Using HiPi Plus DNA polymerase (Elpis-Bio), on-target and off-target sites were amplified by PCR to a size of 200 to 300 bp. A PCR product obtained by the above method was sequenced using a MiSeq (Illumina) device and analyzed using a Cas analyzer provided from CRISPR RGEN Tools (www.rgenome.net). Substitution within 5 bp from a CRISPR/Cas9 cleavage site was considered a mutation induced from a single base substitution CRISPR protein.

Example 1-4
Experimental Results

Using the single base substitution CRISPR protein according to this example, an effect of substituting cytosine (C) with adenine (A), thymine (T) or guanine (G) was confirmed.

(1) bpNLS Verification

It was confirmed that bpNLS BE3 WT increased a C to T substitution rate compared to BE3 WT using BE3 WT and bpNLS BE3 WT in HEK cells (see FIG. 7B).

(2) Confirmation of Base Substitution Efficiency of Single Base Substitution CRISPR Protein

1) Confirmation of C to N (A, T, G) Efficiency in Hela Cells

C to N substitution rate in a hEMX1 GX19 sgRNA target was confirmed using the single base substitution CRISPR protein in Hela cells.

As an experimental result, it was confirmed that UGI-removed ncas-delta UGI has almost no difference in a C to G or C to A substitution rate from BE3 WT. However, it was confirmed that, compared to BE3 WT, substitution rate of C to G or C to A of UNG-fused UNG-ncas and ncas-UNG were increased (see FIG. 8). From this result, it was confirmed that, when UGI is substituted with UNG in BE3 WT, the probability of C to G or C to A substitution increases.

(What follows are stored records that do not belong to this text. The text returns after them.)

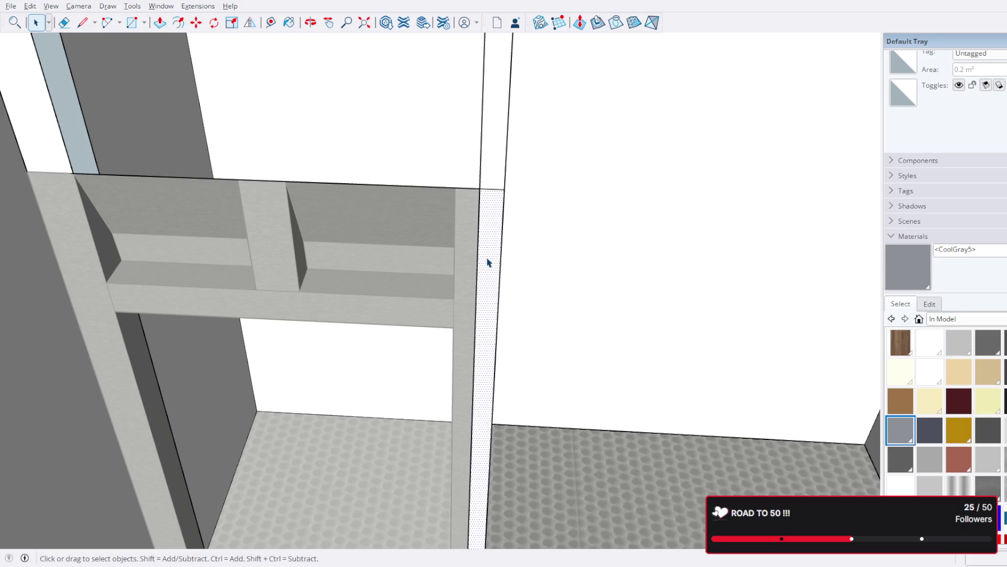
Step: Delete the thin face and draw an edge splitting the post's side face above the header
key("Delete")
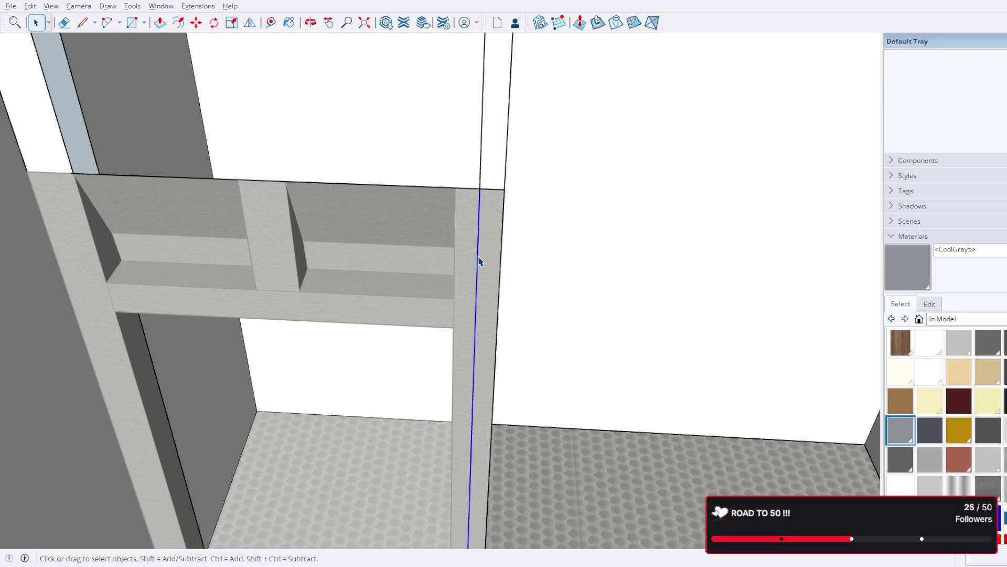
scroll(479, 262, "down", 3)
scroll(473, 370, "up", 2)
mouse_move(449, 318)
middle_mouse_down()
mouse_move(470, 446)
mouse_move(496, 413)
mouse_move(503, 420)
middle_mouse_up()
scroll(485, 447, "up", 1)
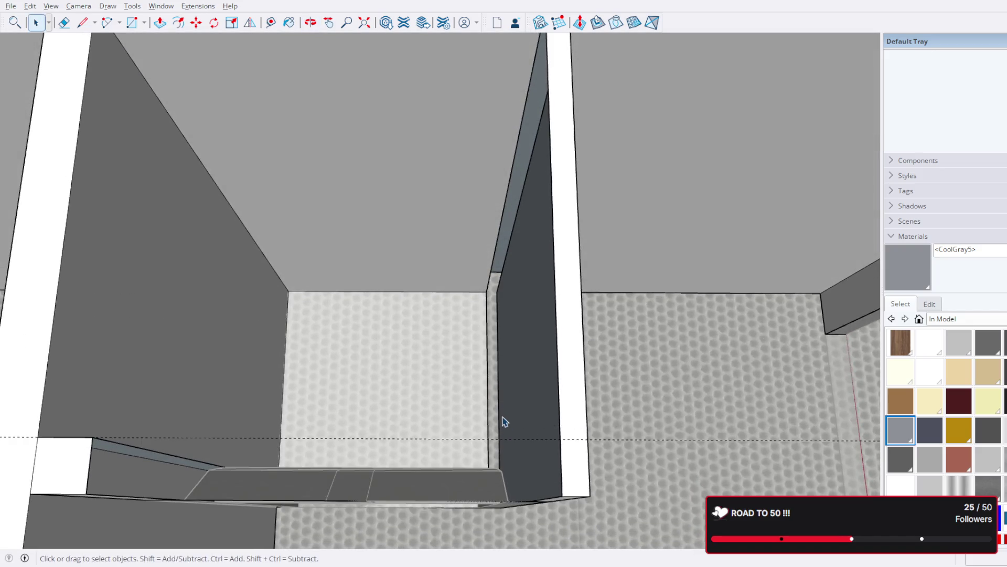
mouse_move(495, 492)
middle_mouse_down()
mouse_move(495, 345)
mouse_move(494, 389)
middle_mouse_up()
left_click(83, 25)
left_click(166, 329)
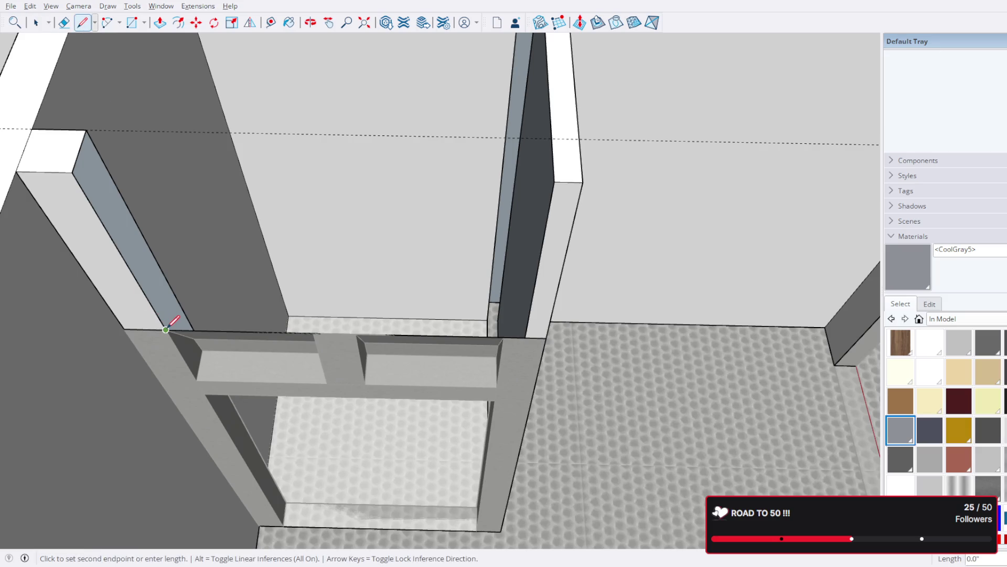
left_click(173, 293)
Step: Pick the post face with Push/Pull, then return to Select
left_click(160, 23)
left_click(126, 249)
mouse_move(175, 248)
middle_mouse_down()
mouse_move(279, 297)
mouse_move(209, 307)
middle_mouse_up()
key("space")
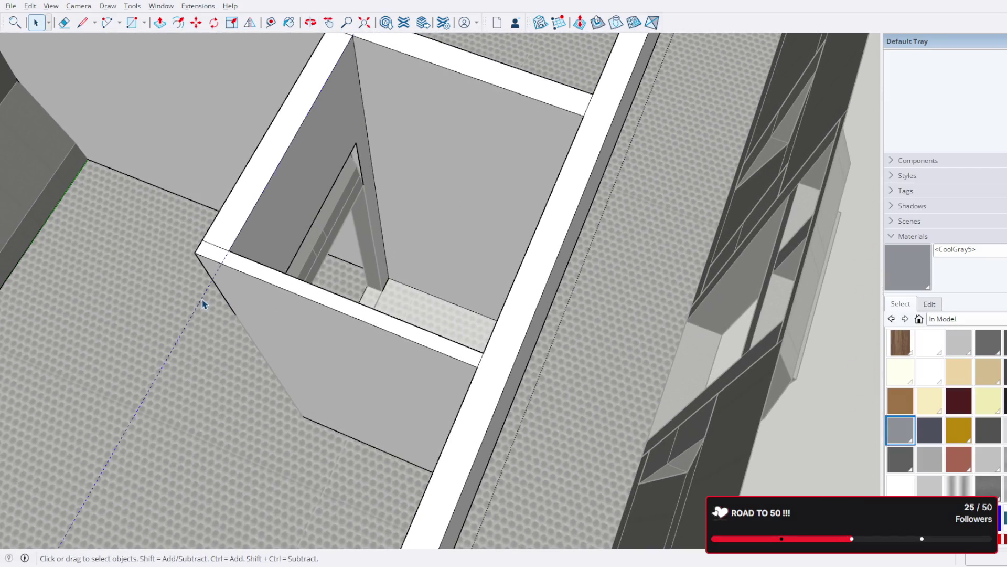
scroll(203, 305, "down", 3)
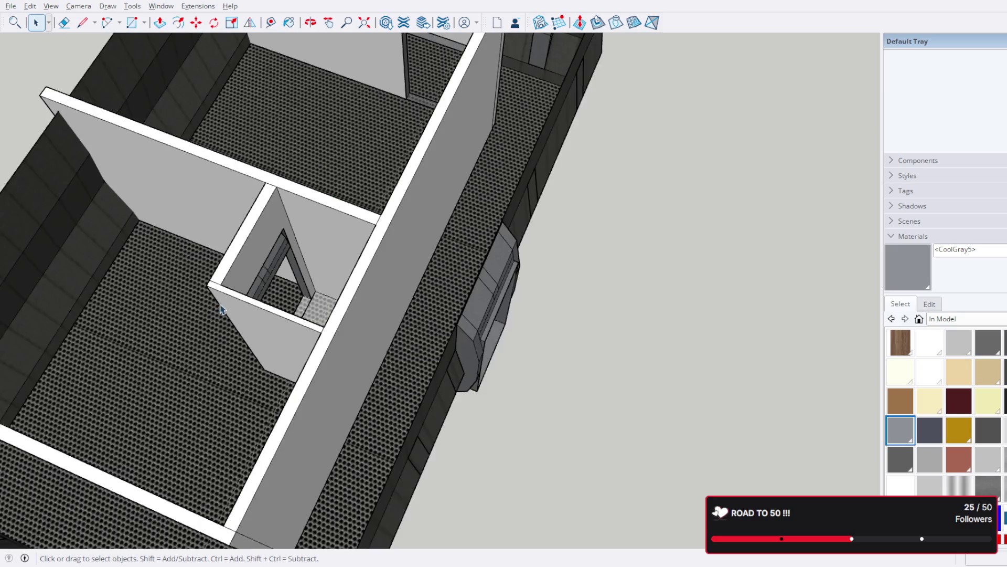
scroll(239, 296, "up", 3)
Step: Draw an edge across the header bottom of the doorway, then return to Select
middle_click_drag(239, 296, 241, 223)
scroll(303, 172, "up", 3)
scroll(373, 171, "up", 3)
mouse_move(373, 171)
middle_mouse_down()
mouse_move(195, 131)
mouse_move(384, 243)
mouse_move(271, 183)
mouse_move(286, 213)
mouse_move(317, 207)
mouse_move(338, 238)
mouse_move(405, 230)
mouse_move(455, 239)
middle_mouse_up()
left_click(83, 22)
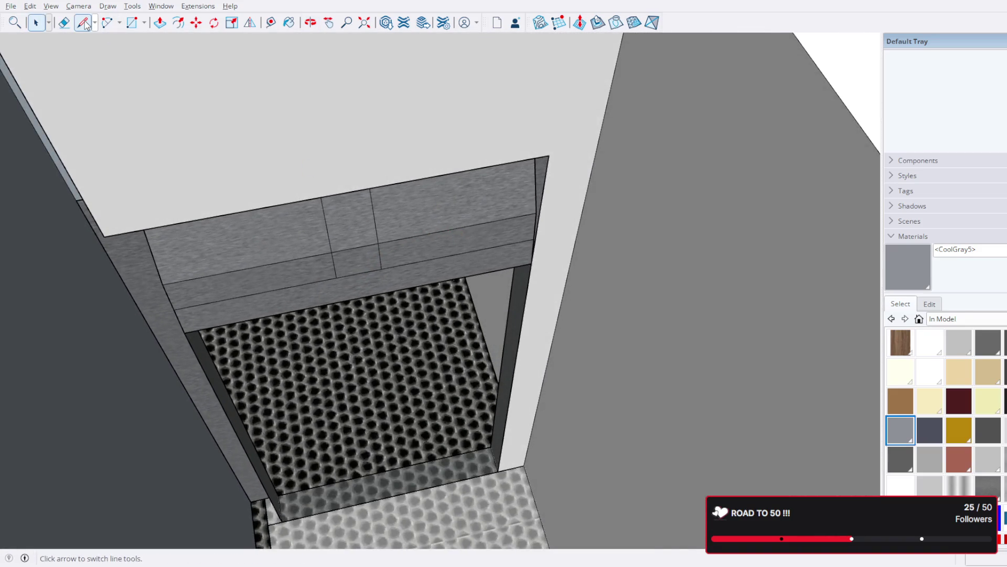
mouse_move(541, 211)
middle_mouse_down()
mouse_move(648, 225)
mouse_move(623, 241)
mouse_move(318, 261)
mouse_move(299, 283)
middle_mouse_up()
left_click(535, 270)
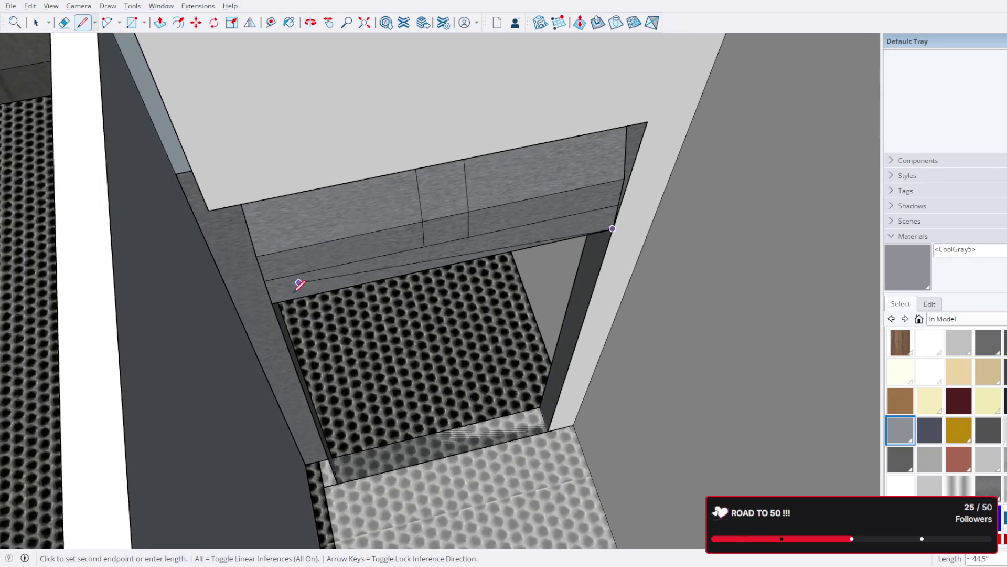
left_click(271, 302)
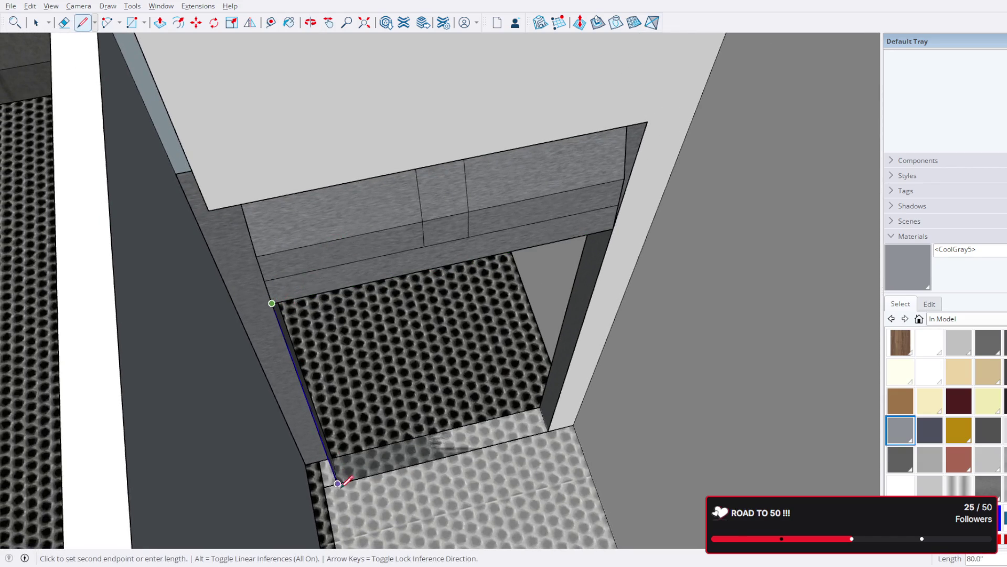
mouse_move(337, 481)
middle_mouse_down()
mouse_move(348, 479)
mouse_move(191, 522)
mouse_move(434, 326)
mouse_move(338, 439)
mouse_move(405, 304)
middle_mouse_up()
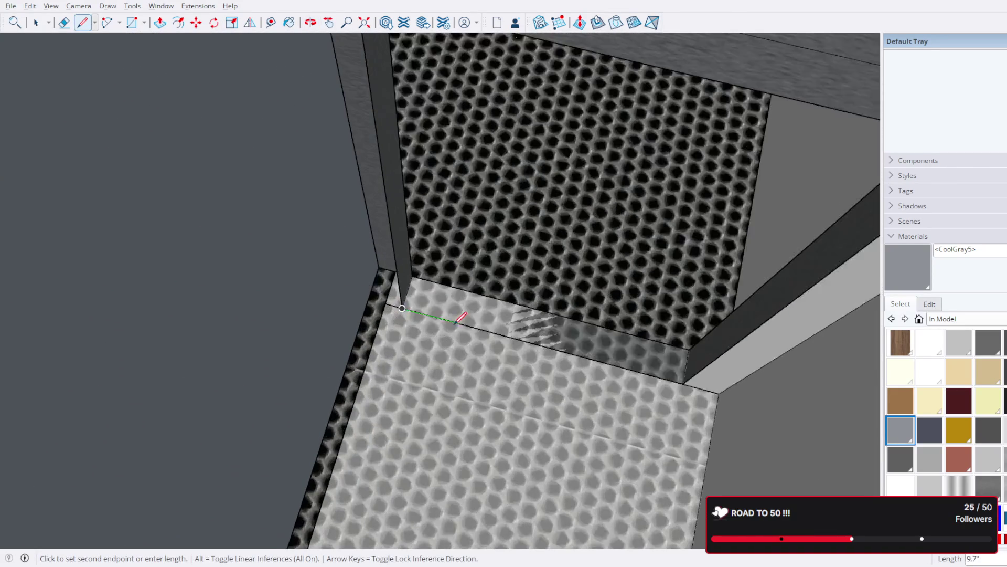
scroll(372, 290, "down", 1)
scroll(347, 249, "down", 4)
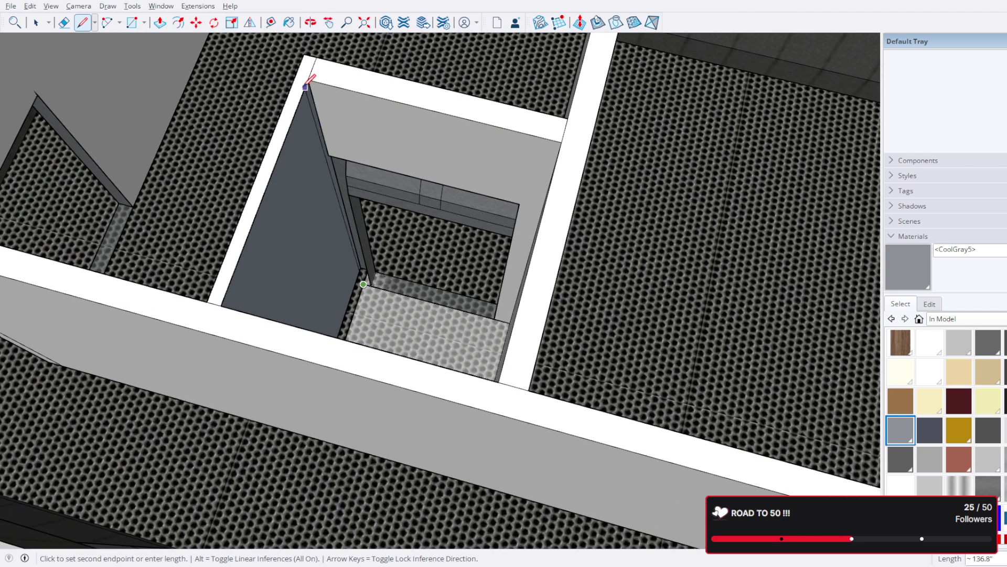
scroll(337, 153, "up", 2)
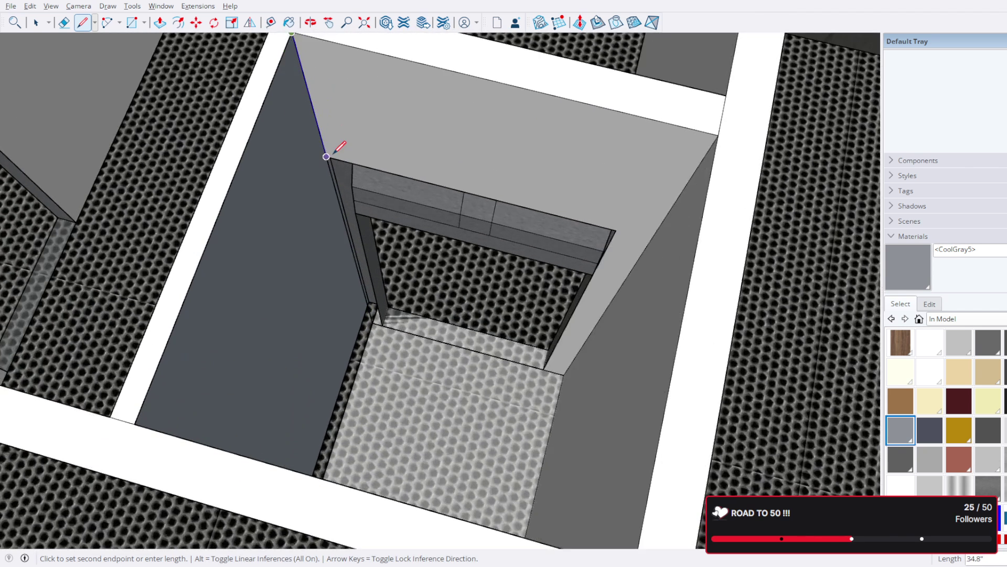
scroll(342, 153, "up", 2)
scroll(333, 158, "up", 1)
left_click(35, 22)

In addition, in a hEMX1 GX19 sgRNA sequence, a substitution rate of 15C or 16C was confirmed. As an experimental result, compared to BE3 WT or bpNLS BE3, it was confirmed that UNG-ncas or ncas-UNG had an increased probability of C to G or C to A substitution at 15C or 16C (see FIG. 9).

It was confirmed that, in the hEMX1 GX19 sgRNA sequence, C to G or C to A substitution more easily occurs at 15C than 16C, and in the single base substitution CRISPR protein having an UNG-ncas structure, the probability of C to G or C to A substitution is the highest (see FIG. 9).

2) Confirmation of C to N (A, T, G) Efficiency in HEK Cells

C to N substitution rate of the single base substitution CRISPR protein was confirmed using a hEMX1 GX20 sgRNA target in HEK cells.

As an experimental result, it was confirmed that base substitution occurs at 13C, 15C, 16C and 17C in the hEMX1 GX19 sgRNA sequence (see FIG. 10).

In addition, it was confirmed that ncas-UNG is increased in C to N substitution rate compared to UNG-ncas in HEK cells (see FIG. 11). Particularly, it was confirmed that C to G or C to A base substitution more easily occurs in UNG-ncas than ncas-UNG at 15C, 16C and 17C (see FIG. 11).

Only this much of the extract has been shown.